*** Opening DATA UNDER STUDY ***
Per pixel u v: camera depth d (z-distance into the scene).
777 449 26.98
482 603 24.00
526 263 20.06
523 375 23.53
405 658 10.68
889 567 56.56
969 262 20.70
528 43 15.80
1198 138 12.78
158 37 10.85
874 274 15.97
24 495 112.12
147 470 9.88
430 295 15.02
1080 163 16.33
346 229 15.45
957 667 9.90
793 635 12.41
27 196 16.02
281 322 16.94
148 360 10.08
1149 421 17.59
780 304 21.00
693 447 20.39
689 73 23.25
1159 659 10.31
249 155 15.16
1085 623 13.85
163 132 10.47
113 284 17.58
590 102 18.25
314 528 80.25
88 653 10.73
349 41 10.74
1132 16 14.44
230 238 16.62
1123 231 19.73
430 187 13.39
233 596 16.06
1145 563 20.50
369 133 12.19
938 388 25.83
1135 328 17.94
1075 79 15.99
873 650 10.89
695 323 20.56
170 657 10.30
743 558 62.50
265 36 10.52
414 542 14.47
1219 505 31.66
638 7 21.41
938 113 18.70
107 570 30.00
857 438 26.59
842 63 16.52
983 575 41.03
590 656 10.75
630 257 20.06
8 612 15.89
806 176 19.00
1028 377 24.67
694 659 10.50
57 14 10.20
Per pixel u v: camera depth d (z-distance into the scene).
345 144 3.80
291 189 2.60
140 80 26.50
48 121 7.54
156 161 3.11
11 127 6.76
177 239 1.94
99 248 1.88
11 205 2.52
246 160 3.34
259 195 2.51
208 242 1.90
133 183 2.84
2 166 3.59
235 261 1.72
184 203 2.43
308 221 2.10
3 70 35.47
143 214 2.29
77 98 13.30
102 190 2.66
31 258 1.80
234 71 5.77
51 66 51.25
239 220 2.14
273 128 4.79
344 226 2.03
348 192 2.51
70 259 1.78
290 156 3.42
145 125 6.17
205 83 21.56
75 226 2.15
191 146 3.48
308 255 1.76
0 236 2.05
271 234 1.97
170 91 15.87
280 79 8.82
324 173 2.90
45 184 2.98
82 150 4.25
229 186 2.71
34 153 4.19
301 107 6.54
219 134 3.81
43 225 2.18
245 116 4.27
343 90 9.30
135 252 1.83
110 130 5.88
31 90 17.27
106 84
*** Closing DATA UNDER STUDY ***
WHAT YOU ARE ASKED TO DO: All of the material, start to finish, should be retyped exactly.

RESPONSE BOX:
Per pixel u v: camera depth d (z-distance into the scene).
777 449 26.98
482 603 24.00
526 263 20.06
523 375 23.53
405 658 10.68
889 567 56.56
969 262 20.70
528 43 15.80
1198 138 12.78
158 37 10.85
874 274 15.97
24 495 112.12
147 470 9.88
430 295 15.02
1080 163 16.33
346 229 15.45
957 667 9.90
793 635 12.41
27 196 16.02
281 322 16.94
148 360 10.08
1149 421 17.59
780 304 21.00
693 447 20.39
689 73 23.25
1159 659 10.31
249 155 15.16
1085 623 13.85
163 132 10.47
113 284 17.58
590 102 18.25
314 528 80.25
88 653 10.73
349 41 10.74
1132 16 14.44
230 238 16.62
1123 231 19.73
430 187 13.39
233 596 16.06
1145 563 20.50
369 133 12.19
938 388 25.83
1135 328 17.94
1075 79 15.99
873 650 10.89
695 323 20.56
170 657 10.30
743 558 62.50
265 36 10.52
414 542 14.47
1219 505 31.66
638 7 21.41
938 113 18.70
107 570 30.00
857 438 26.59
842 63 16.52
983 575 41.03
590 656 10.75
630 257 20.06
8 612 15.89
806 176 19.00
1028 377 24.67
694 659 10.50
57 14 10.20
Per pixel u v: camera depth d (z-distance into the scene).
345 144 3.80
291 189 2.60
140 80 26.50
48 121 7.54
156 161 3.11
11 127 6.76
177 239 1.94
99 248 1.88
11 205 2.52
246 160 3.34
259 195 2.51
208 242 1.90
133 183 2.84
2 166 3.59
235 261 1.72
184 203 2.43
308 221 2.10
3 70 35.47
143 214 2.29
77 98 13.30
102 190 2.66
31 258 1.80
234 71 5.77
51 66 51.25
239 220 2.14
273 128 4.79
344 226 2.03
348 192 2.51
70 259 1.78
290 156 3.42
145 125 6.17
205 83 21.56
75 226 2.15
191 146 3.48
308 255 1.76
0 236 2.05
271 234 1.97
170 91 15.87
280 79 8.82
324 173 2.90
45 184 2.98
82 150 4.25
229 186 2.71
34 153 4.19
301 107 6.54
219 134 3.81
43 225 2.18
245 116 4.27
343 90 9.30
135 252 1.83
110 130 5.88
31 90 17.27
106 84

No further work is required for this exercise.